Data extracted from a collection:
-------

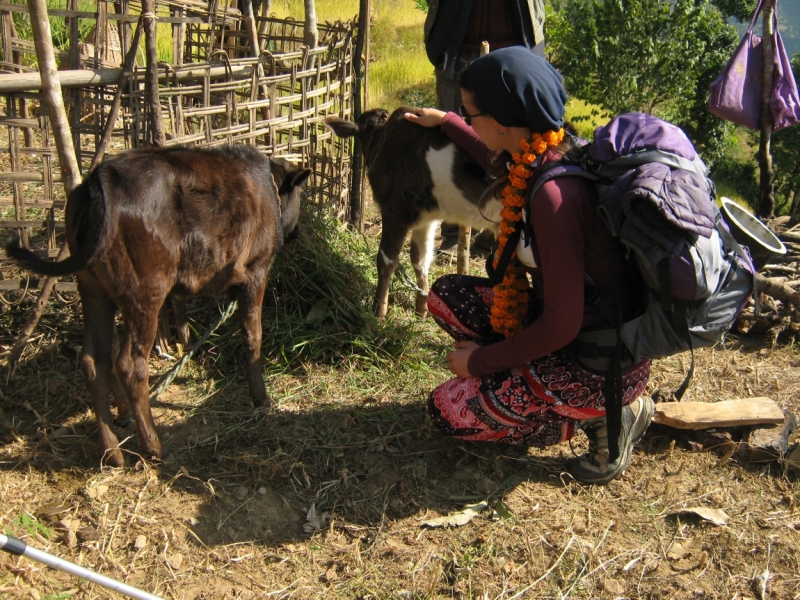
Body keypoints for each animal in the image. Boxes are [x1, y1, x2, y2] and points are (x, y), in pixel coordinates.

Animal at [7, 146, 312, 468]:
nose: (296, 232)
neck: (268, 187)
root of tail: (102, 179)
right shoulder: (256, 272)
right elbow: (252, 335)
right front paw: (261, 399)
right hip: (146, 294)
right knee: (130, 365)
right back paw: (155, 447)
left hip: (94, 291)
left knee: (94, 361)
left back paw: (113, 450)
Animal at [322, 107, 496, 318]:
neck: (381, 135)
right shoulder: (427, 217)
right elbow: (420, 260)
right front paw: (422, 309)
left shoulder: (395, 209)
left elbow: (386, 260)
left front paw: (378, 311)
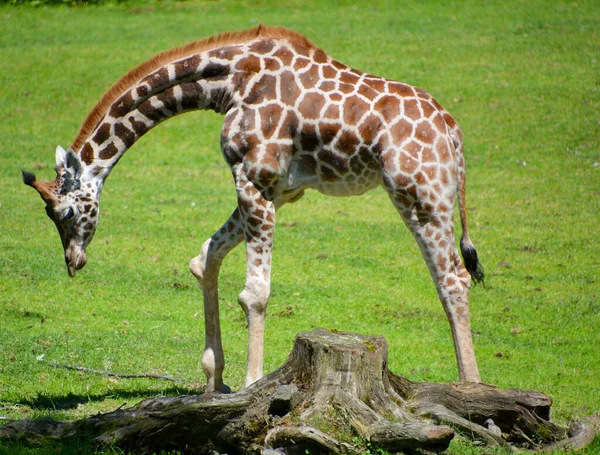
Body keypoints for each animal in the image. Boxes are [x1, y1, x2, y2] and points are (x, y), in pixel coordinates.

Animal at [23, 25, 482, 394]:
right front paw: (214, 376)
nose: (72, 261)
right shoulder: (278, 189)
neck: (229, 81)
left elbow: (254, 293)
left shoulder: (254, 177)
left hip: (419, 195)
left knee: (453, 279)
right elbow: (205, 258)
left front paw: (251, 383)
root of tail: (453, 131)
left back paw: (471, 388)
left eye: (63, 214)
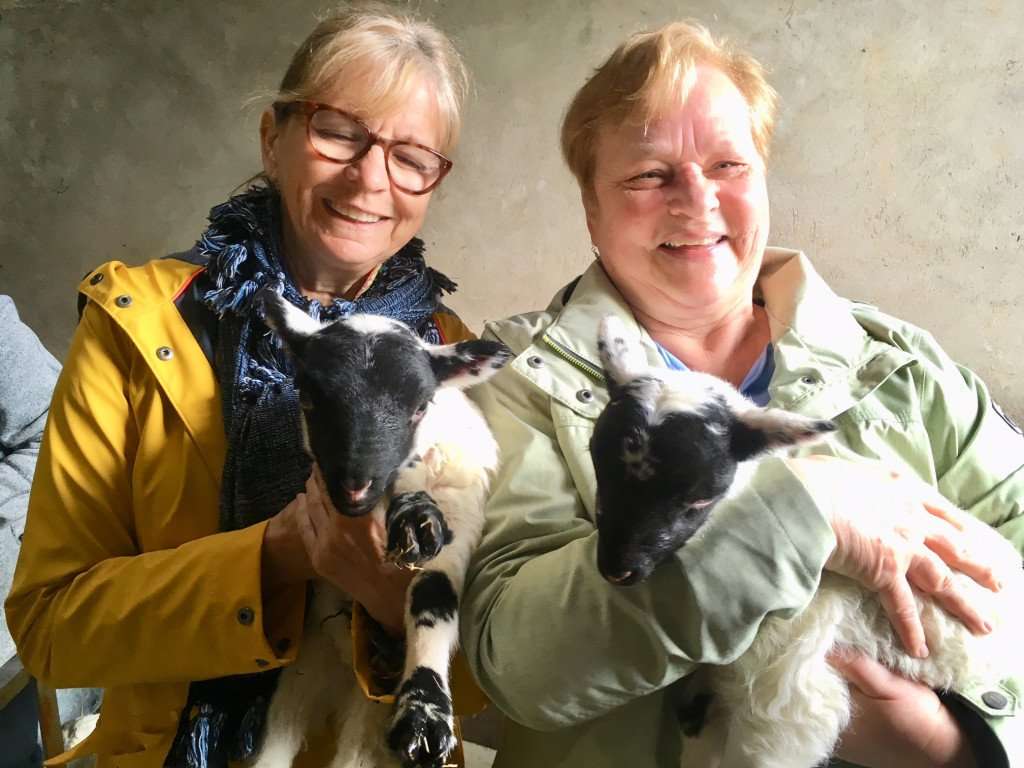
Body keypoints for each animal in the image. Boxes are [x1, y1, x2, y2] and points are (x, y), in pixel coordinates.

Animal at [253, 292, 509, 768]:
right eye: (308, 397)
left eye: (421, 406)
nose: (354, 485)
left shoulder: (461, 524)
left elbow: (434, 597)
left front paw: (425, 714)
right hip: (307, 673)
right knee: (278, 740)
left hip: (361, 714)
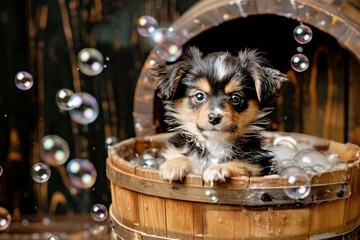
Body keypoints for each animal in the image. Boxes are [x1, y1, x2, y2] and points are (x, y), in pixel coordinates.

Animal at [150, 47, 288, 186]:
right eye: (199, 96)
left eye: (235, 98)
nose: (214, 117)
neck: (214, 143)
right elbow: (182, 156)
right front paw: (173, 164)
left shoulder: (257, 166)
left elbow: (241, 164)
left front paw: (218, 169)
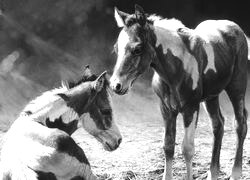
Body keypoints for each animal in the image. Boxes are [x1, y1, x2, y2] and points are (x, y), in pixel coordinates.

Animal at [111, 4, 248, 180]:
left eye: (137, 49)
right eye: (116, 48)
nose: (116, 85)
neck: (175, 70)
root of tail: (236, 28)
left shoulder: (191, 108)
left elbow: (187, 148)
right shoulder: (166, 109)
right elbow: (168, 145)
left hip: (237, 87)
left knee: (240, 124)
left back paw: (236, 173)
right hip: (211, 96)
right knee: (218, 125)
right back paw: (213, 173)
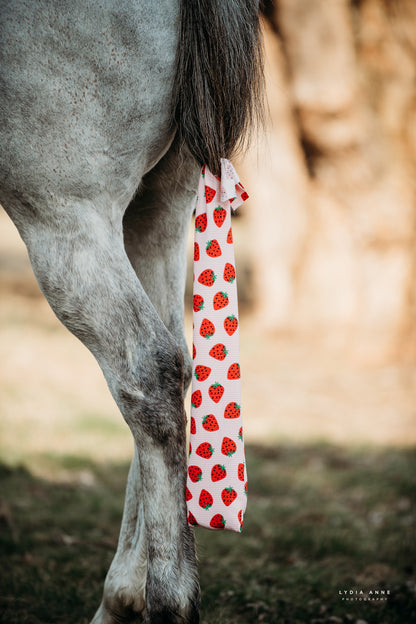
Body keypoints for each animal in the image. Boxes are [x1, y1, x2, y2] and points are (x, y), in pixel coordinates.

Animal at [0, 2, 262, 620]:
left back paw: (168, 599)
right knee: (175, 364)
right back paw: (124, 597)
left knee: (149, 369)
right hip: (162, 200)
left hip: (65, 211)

-------

WHAT YOU HAVE TO DO:
"left shoulder: (461, 524)" marks the first line to copy, and "right elbow: (168, 145)" marks the last. Repeat that stretch above exactly, with no pictures.

RESULT FOR THIS TASK:
left shoulder: (461, 524)
left elbow: (434, 597)
left front paw: (425, 714)
right hip: (307, 673)
right knee: (278, 740)
left hip: (361, 714)
Body keypoints for each animal in the image. Boxes are [x1, y1, x2, y2] and points are (x, y), in pixel coordinates.

Animal at [150, 47, 288, 186]:
right eye: (199, 96)
left eye: (235, 98)
nose: (214, 117)
neck: (214, 143)
right elbow: (182, 156)
right front paw: (173, 164)
left shoulder: (257, 166)
left elbow: (241, 164)
left front paw: (218, 169)
Body keypoints for each animal in the image. Boxes are [x1, y1, x2, y2] and points are (x, y), in pixel coordinates.

Animal at [111, 4, 248, 180]:
left eye: (137, 49)
right eye: (116, 48)
nose: (116, 85)
neck: (175, 70)
root of tail: (236, 28)
left shoulder: (191, 108)
left elbow: (187, 148)
right shoulder: (166, 109)
right elbow: (168, 145)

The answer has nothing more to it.